Lossless Ethernet and Packet Trimming
AI workloads rely heavily on RDMA over Converged Ethernet (RoCEv2), which traditionally mandates a "lossless" fabric utilizing Priority Flow Control (PFC)
Source: mortalapps.com- AI workloads rely heavily on RDMA over Converged Ethernet (RoCEv2), which traditionally mandates a "lossless" fabric utilizing Priority Flow Control (PFC) and Explicit Congestion Notification (ECN).
- PFC often creates catastrophic secondary network issues, including pause storms, victim flows, and complete network deadlocks at high node counts.
- Packet Trimming is a next-generation congestion mechanism that dynamically truncates congested packets—dropping the payload—but forwards the critical header.
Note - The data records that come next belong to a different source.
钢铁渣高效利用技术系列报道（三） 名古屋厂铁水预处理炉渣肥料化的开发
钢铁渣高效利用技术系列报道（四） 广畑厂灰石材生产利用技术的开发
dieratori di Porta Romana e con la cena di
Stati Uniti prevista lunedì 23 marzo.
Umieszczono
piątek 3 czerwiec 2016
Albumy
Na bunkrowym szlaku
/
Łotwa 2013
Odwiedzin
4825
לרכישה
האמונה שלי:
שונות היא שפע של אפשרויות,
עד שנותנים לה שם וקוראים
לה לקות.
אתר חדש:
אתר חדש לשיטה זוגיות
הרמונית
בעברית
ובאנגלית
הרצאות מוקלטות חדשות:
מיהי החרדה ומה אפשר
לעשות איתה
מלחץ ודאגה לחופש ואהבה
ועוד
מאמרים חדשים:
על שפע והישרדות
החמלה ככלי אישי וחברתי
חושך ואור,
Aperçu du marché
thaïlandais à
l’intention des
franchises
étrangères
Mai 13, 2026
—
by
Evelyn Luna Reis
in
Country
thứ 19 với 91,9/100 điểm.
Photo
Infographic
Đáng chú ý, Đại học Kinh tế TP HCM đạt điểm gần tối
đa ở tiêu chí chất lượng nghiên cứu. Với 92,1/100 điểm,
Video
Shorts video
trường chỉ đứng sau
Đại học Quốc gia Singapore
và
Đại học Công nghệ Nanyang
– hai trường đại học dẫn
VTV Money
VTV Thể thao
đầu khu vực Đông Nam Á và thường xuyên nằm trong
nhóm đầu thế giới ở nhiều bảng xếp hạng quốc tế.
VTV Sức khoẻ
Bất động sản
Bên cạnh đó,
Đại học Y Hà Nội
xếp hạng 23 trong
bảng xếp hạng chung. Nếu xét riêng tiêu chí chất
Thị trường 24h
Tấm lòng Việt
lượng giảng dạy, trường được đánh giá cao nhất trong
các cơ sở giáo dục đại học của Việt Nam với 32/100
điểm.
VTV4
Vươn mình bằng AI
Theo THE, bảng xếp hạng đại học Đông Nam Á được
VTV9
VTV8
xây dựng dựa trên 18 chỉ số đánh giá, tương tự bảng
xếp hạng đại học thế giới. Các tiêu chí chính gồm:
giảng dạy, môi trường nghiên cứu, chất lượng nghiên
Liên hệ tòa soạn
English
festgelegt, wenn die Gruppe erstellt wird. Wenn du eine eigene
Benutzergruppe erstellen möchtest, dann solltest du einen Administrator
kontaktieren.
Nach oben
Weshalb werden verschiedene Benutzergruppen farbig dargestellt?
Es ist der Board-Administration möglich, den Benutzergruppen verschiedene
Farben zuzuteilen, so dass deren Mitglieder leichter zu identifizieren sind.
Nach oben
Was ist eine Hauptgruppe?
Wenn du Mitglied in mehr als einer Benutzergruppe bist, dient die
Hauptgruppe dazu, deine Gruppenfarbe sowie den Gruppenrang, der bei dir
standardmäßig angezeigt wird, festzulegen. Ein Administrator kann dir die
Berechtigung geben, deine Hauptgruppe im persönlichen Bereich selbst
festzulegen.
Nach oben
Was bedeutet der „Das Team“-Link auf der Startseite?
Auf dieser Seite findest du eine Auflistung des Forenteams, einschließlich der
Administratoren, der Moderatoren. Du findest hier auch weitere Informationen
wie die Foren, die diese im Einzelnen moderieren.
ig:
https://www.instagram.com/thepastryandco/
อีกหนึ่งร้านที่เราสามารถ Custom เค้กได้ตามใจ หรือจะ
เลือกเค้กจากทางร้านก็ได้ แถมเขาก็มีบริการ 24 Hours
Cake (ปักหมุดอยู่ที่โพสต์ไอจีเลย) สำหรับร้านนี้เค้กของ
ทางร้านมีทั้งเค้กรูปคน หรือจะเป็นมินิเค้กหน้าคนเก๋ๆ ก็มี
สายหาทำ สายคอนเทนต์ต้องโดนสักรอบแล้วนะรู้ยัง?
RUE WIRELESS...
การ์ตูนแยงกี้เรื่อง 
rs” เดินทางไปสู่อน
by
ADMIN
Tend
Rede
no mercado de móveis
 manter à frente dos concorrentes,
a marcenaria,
- Trimming provides immediate, explicit congestion signaling, enabling selective retransmission without suffering the heavy performance penalties of legacy Go-Back-N protocols.
Why This Matters
When an Ethernet switch buffer overflows, it traditionally drops packets silently. In an RDMA environment, a single dropped packet forces a Go-Back-N retransmission, meaning the sender must resend the lost packet and every single packet sent after it. This severely destroys AI training throughput. While PFC stops drops by physically halting traffic, it can accidentally halt the entire cluster in what is known as a pause storm. Packet Trimming elegantly solves this by replacing blunt-force halting with precise, immediate, surgical communication.
Core Intuition
Imagine a postal system where mail trucks (data packets) arrive at a completely full sorting facility.
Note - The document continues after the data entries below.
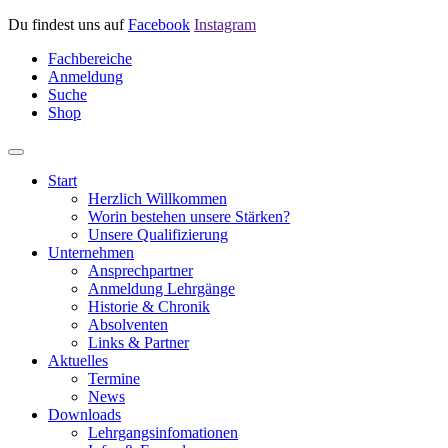
Du findest uns auf
Facebook
Instagram
Fachbereiche
Anmeldung
Suche
Shop
Start
Herzlich Willkommen
Worin bestehen unsere Stärken?
Unsere Qualifizierung
Unternehmen
Ansprechpartner
Anmeldung Lehrgänge
Historie & Chronik
Absolventen
Links & Partner
Aktuelles
Termine
News
Downloads
Lehrgangsinfomationen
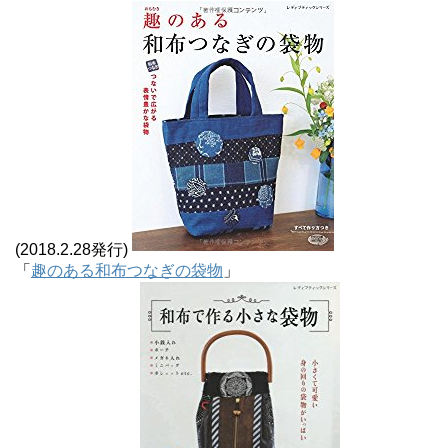
(2018.2.28発行)
「
趣のある和布つなぎの袋物
」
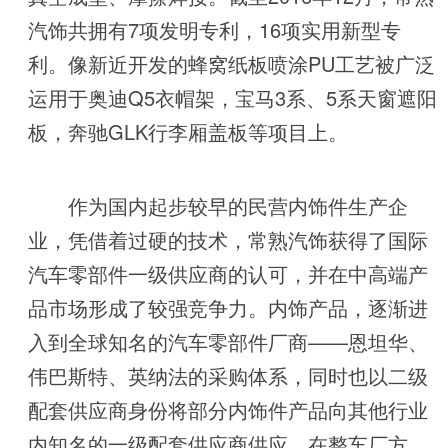
汽饰共拥有7项发明专利，16项实用新型专
利。像新近开发的蜂窝纸板喷涂PU工艺被广泛
运用于奥迪Q5衣帽架，宝马3系、5系天窗遮阳
板，奔驰GLK行李厢盖板等项目上。
作为国内起步较早的民营内饰件生产企
业，凭借着过硬的技术，常熟汽饰获得了国际
汽车零部件一级供应商的认可，并在中高端产
品市场形成了较强竞争力。内饰产品，逐渐进
入到全球知名的汽车零部件厂商——恩坦华、
伟巴斯特、英纳法的采购体系，同时也以二级
配套供应商身份将部分内饰件产品向其他行业
内知名的一级配套供应商供应。在整车厂方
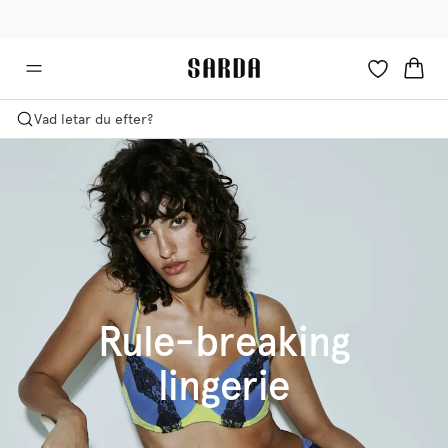
✉ Få 10 % rabatt på din första beställning!
🚚 Fri leverans över 599 kr
Vad letar du efter?
Rule-breaking
lingerie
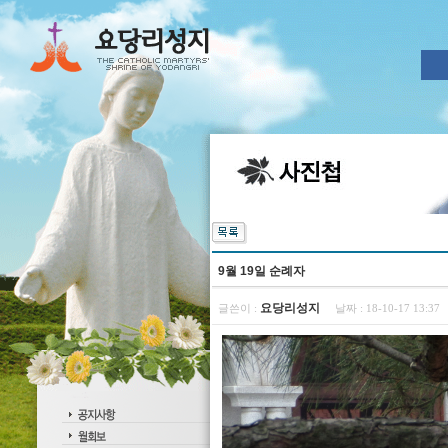
9월 19일 순례자
요당리성지
글쓴이 :
날짜 :
18-10-17 13:3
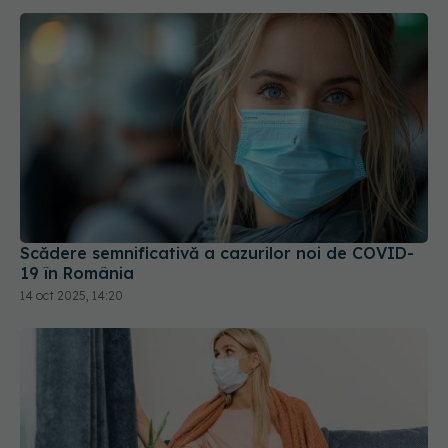
Scădere semnificativă a cazurilor noi de COVID-
19 în România
14 oct 2025, 14:20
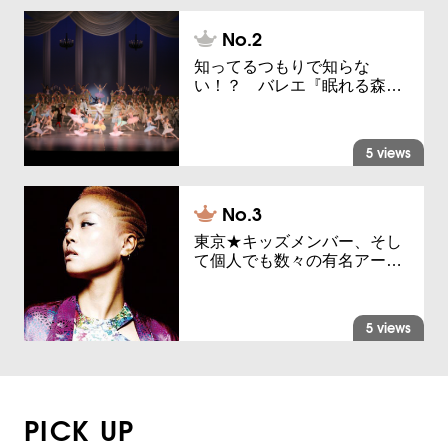
知ってるつもりで知らな
い！？ バレエ『眠れる森…
5 views
東京★キッズメンバー、そし
て個人でも数々の有名アー…
5 views
PICK UP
In Standard Ethernet (Drop), the facility simply destroys the truck. The sender only realizes it weeks later when the recipient asks where it is, forcing the sender to recreate and resend everything.
In a PFC network (Halt), the facility tells the highway patrol to stop all incoming traffic, causing miles of gridlock (pause storms).
In Packet Trimming, the facility empties the cargo (payload) into the trash, but sends the empty truck and the shipping manifest (header) through an express lane directly to the destination. The destination immediately sees the empty truck and tells the sender exactly which specific cargo to resend (Selective Retransmission).
Technical Deep Dive
Legacy RoCEv2 Congestion Management relies on two interconnected mechanisms. Explicit Congestion Notification (ECN) acts as a proactive signal. When a switch queue hits a predetermined threshold, it marks the IP header's CE bit. The receiver replies with a Congestion Notification Packet (CNP), instructing the sender to apply the DCQCN algorithm to throttle its transmission rate. Priority Flow Control (PFC) acts as a reactive safety net. If queues continue filling to the Xoff threshold, the switch broadcasts PAUSE frames upstream, physically halting the link. Over-aggressive PFC tuning frequently leads to sudden throughput collapse.
To avoid PFC deadlocks, the Ultra Ethernet Transport (UET) introduces Packet Trimming. When a switch queue overflows, instead of dropping the packet entirely or pausing the network, the switch physically chops the packet to 64 bytes. It retains the L2/L3/L4 and UET headers, sets the DSCP marker to "trimmed," and immediately places the truncated packet into a dedicated high-priority egress queue.